[EXCERPT PROVIDED]:
-- -- --

Re: ISSUE-139: uniform descriptions and implementations of constraint components from Dimitris Kontokostas on 2016-06-07 (public-data-shapes-wg@w3.org from June 2016)

From: Dimitris Kontokostas <kontokostas@informatik.uni-leipzig.de>
Date: Tue, 7 Jun 2016 10:54:02 +0300
To: Holger Knublauch <holger@topquadrant.com>
Cc: public-data-shapes-wg <public-data-shapes-wg@w3.org>
Message-ID: <CA+u4+a0G6cEsN73mWbv4T0DjPeWEeQEwpEPu3opxJJQ2APv+HQ@mail.gmail.com>
On Tue, Jun 7, 2016 at 9:24 AM, Holger Knublauch <holger@topquadrant.com>
wrote:

> On 7/06/2016 16:02, Dimitris Kontokostas wrote:
>
>
>
> On Tue, Jun 7, 2016 at 2:45 AM, Holger Knublauch <
> <holger@topquadrant.com>holger@topquadrant.com> wrote:
>
>> On 6/06/2016 22:14, Peter F. Patel-Schneider wrote:
>>
>>> As far as I can tell, there are not going to be any significant
>>> inefficiencies
>>> in a single-implementation setup.  Even if the boilerplate solution is
>>> the
>>> only possibility implementations of constraint components come down to
>>> starting out with the boilerplate and adding to it the code that
>>> implements
>>> the constraint component for property constraints.
>>>
>>> There are, admittedly, some potential inefficiencies in the boilerplate
>>> solution as the boilerplate is not modifiable.  For example, sh:hasValue
>>> will
>>> look something like
>>>
>>> SELECT $this ...
>>> WHERE { FILTER NOT EXISTS { [boilerplate]
>>>                               FILTER ( sameTerm($this,$hasValue) ) } }
>>>
>>> If the SPARQL implementation cannot optimize out the query followed by a
>>> simple filter then the above query will run slower than
>>>
>>> SELECT $this ...
>>> WHERE { FILTER NOT EXISTS { $this $predicate $hasValue } }
>>>
>>
>> I think you have contradicted yourself in this email. Yes, these
>> inefficiencies do exist and they are significant. The boilerplate solution
>> would first need to iterate over all potential values of the property, i.e.
>> have O(n) performance plus the overhead of a FILTER clause, while the
>> direct query has O(1) or O(log(N)) performance via a direct database
>> lookup. A crippled SHACL that doesn't allow users to benefit from database
>> optimizations will fail on the marketplace, and vendors will provide all
>> kinds of native extensions to work around the limits of the standard.
>>
>> Even if there was a mechanism for defining a single query for every case
>> and every constraint component (which I doubt), then we still require a
>> mechanism to overload them for these optimizations. So, I would be OK to
>> having sh:defaultValidator as long as sh:propertyValidator remains in place.

-- -- --

Data records:
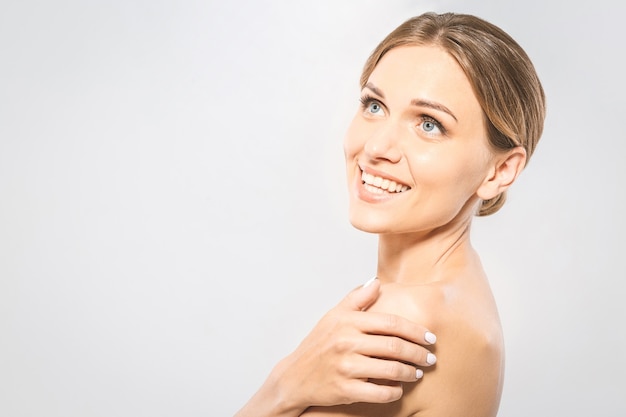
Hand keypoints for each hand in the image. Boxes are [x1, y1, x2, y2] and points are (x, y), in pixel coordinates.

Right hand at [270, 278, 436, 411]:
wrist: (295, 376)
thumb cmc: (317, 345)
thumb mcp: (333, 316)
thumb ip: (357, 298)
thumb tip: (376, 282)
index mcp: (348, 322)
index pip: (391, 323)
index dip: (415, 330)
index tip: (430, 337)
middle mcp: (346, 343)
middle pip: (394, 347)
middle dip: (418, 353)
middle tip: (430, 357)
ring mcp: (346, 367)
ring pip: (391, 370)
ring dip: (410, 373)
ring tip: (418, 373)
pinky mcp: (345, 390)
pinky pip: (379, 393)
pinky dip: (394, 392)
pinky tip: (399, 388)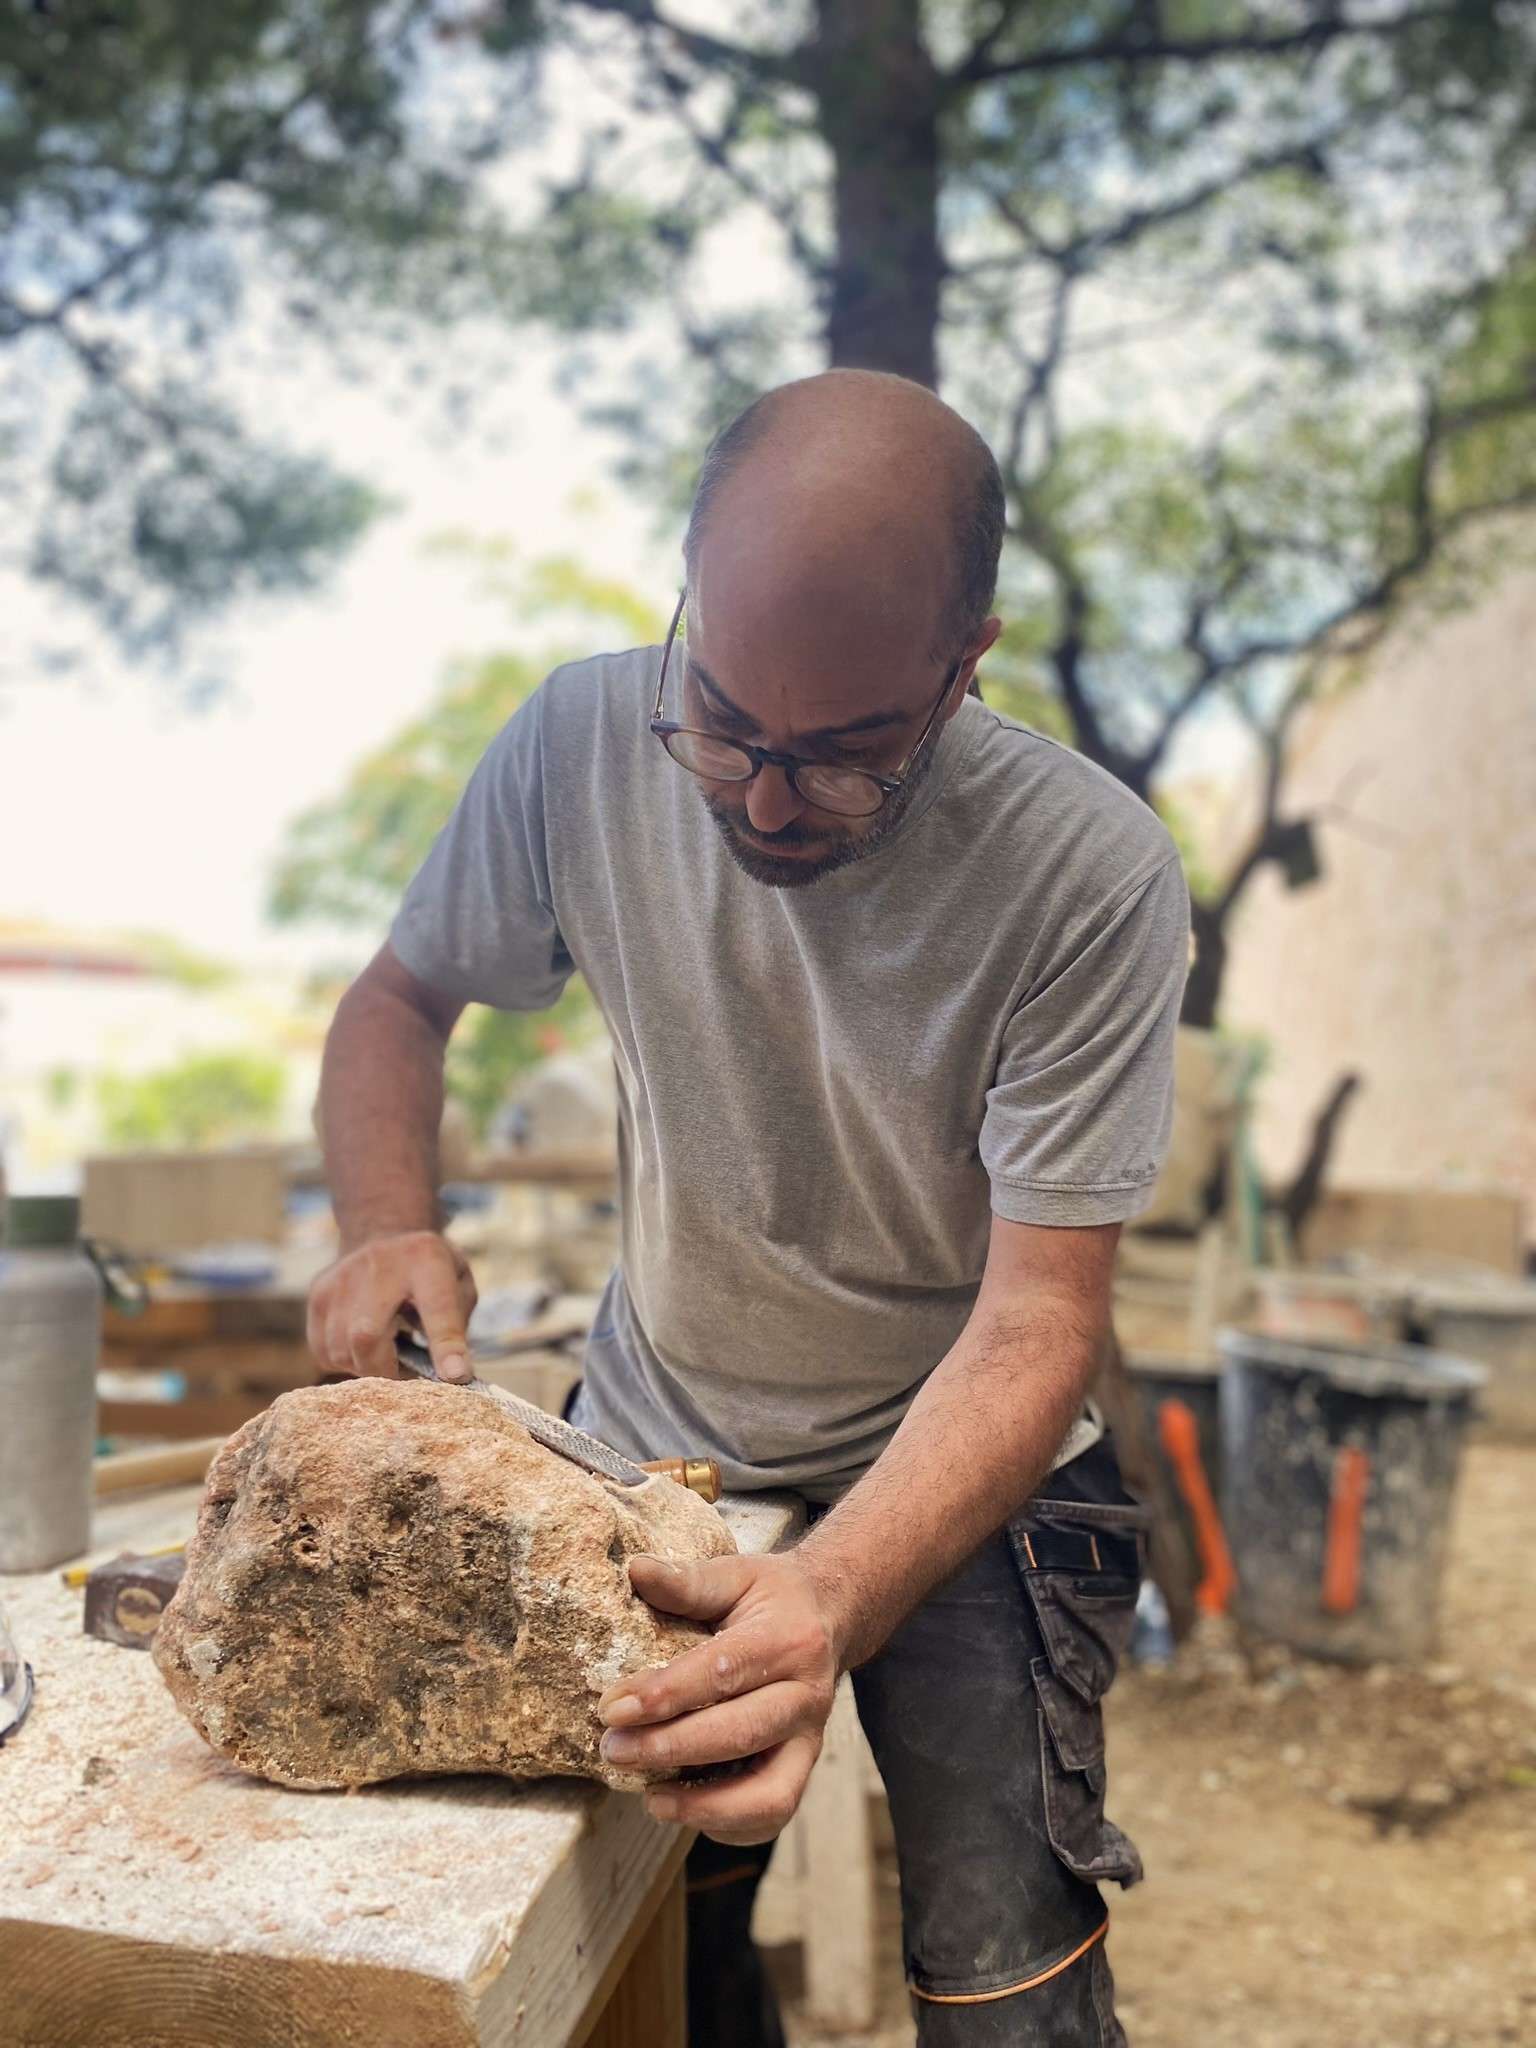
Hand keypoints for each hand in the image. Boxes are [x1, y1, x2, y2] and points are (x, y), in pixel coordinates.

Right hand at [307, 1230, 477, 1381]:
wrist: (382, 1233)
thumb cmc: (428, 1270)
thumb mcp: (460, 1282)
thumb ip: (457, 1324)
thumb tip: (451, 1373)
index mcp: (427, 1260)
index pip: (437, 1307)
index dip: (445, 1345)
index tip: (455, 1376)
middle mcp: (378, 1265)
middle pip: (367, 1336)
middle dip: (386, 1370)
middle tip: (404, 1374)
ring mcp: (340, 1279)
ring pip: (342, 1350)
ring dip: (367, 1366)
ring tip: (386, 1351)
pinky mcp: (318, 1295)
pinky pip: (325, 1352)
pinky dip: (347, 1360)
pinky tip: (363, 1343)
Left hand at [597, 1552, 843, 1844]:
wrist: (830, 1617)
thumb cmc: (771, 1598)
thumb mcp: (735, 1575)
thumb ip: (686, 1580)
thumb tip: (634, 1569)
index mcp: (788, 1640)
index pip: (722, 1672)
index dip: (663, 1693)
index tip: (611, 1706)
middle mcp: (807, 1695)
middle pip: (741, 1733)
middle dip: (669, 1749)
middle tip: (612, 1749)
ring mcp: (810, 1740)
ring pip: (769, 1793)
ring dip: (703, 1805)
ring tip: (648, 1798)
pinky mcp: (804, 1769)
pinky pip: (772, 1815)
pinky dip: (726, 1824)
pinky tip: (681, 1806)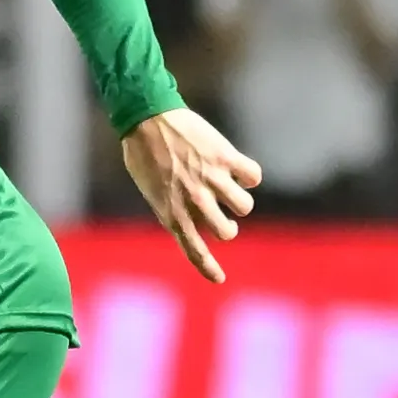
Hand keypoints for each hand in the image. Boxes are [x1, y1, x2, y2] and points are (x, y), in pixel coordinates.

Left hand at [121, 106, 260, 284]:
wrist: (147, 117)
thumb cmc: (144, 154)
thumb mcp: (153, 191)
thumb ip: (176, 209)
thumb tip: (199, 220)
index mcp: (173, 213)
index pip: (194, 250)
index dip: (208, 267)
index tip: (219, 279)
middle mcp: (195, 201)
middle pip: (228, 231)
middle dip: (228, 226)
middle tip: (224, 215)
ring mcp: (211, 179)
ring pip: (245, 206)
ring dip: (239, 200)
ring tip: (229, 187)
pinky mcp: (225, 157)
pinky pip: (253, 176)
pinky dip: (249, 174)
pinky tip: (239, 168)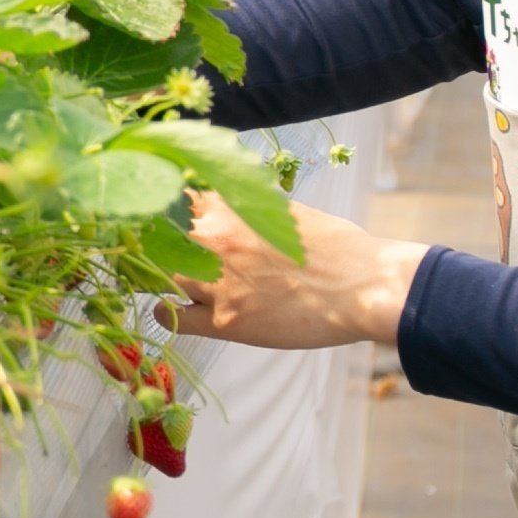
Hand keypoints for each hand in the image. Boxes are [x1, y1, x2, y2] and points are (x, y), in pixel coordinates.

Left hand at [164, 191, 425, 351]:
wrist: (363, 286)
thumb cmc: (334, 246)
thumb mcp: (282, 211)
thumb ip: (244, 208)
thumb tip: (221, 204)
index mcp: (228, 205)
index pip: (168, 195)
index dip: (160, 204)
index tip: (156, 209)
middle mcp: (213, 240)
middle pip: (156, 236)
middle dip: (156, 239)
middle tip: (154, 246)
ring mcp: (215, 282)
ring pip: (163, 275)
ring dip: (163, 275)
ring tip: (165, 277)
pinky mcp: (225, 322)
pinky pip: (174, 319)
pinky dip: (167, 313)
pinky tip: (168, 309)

-- -- --

[EXERCISE TASKS]:
a – Answer these questions about the SHACL email thread:
(i) Which constraint component does Peter F. Patel-Schneider use to show a possible inefficiency of the boilerplate solution?
(ii) What performance does Holger Knublauch attribute to the direct query?
(iii) What would Holger Knublauch accept, and on what condition?
b – Carry on the SHACL email thread, beginning right after its final sentence.
The listing is unrelated to the SHACL email thread and comes from a separate source.

[RESPONSES TO THE TASKS]:
a –
(i) sh:hasValue
(ii) O(1) or O(log(N)) performance via a direct database lookup
(iii) Having sh:defaultValidator, as long as sh:propertyValidator remains in place

b –
>
>
> Personally I would take it a small step further to achieve further
> optimizations. i.e. have a sh:defaultValidator and then zero or more
> sh:filteredValidators.
> A filtered validator would override the default validator based on
> 1) context (as we do already)
> 2) parameter values (e.g. for sh:minCount = 1)
> 3) platform specific information (e.g. sparql engine, sparql version etc)
>
> This is already supported in RDFUnit (mainly #2 now) and it is defined
> with an ASK query like "ASK { FILTER ($minCount = 1)}" / "ASK { FILTER
> ($minCount > 1)}"
>
>
> Sounds very good to me. I guess what we would need is a new property at
> the SPARQL validators to point at zero or one such preconditions. As you
> state they could be ASK queries, assuming we combine it with some integer
> for the ordering (otherwise they would all need to be completely disjoint).
> It would be a generic solution to things like vendor-specific
> optimizations. So maybe
>
> ex:MyValidator
>     a sh:SPARQLAskValidator ;
>     sh:ask "... the actual query ..." ;
>     sh:order 3 ;
>     sh:filter "... return true if applicable ..." .
>
> (using sh:order would allow an engine to start with the most likely match
> first, and would make the filter logic simpler).
>

sounds good to me


>
> Do you have experience as to how complex these pre-conditions would
> become? And would they need to operate on the data graph or shapes graph?
> The latter may make a performance difference as the selection would just
> need to be executed once per shapes graph. Yet I believe access to the data
> graph may be needed. In some cases a query may simple be of the form ASK {
> FILTER bound(?productX) } which does not even require a look up on any
> graph. I also expect queries to look slightly different depending on the
> type of database.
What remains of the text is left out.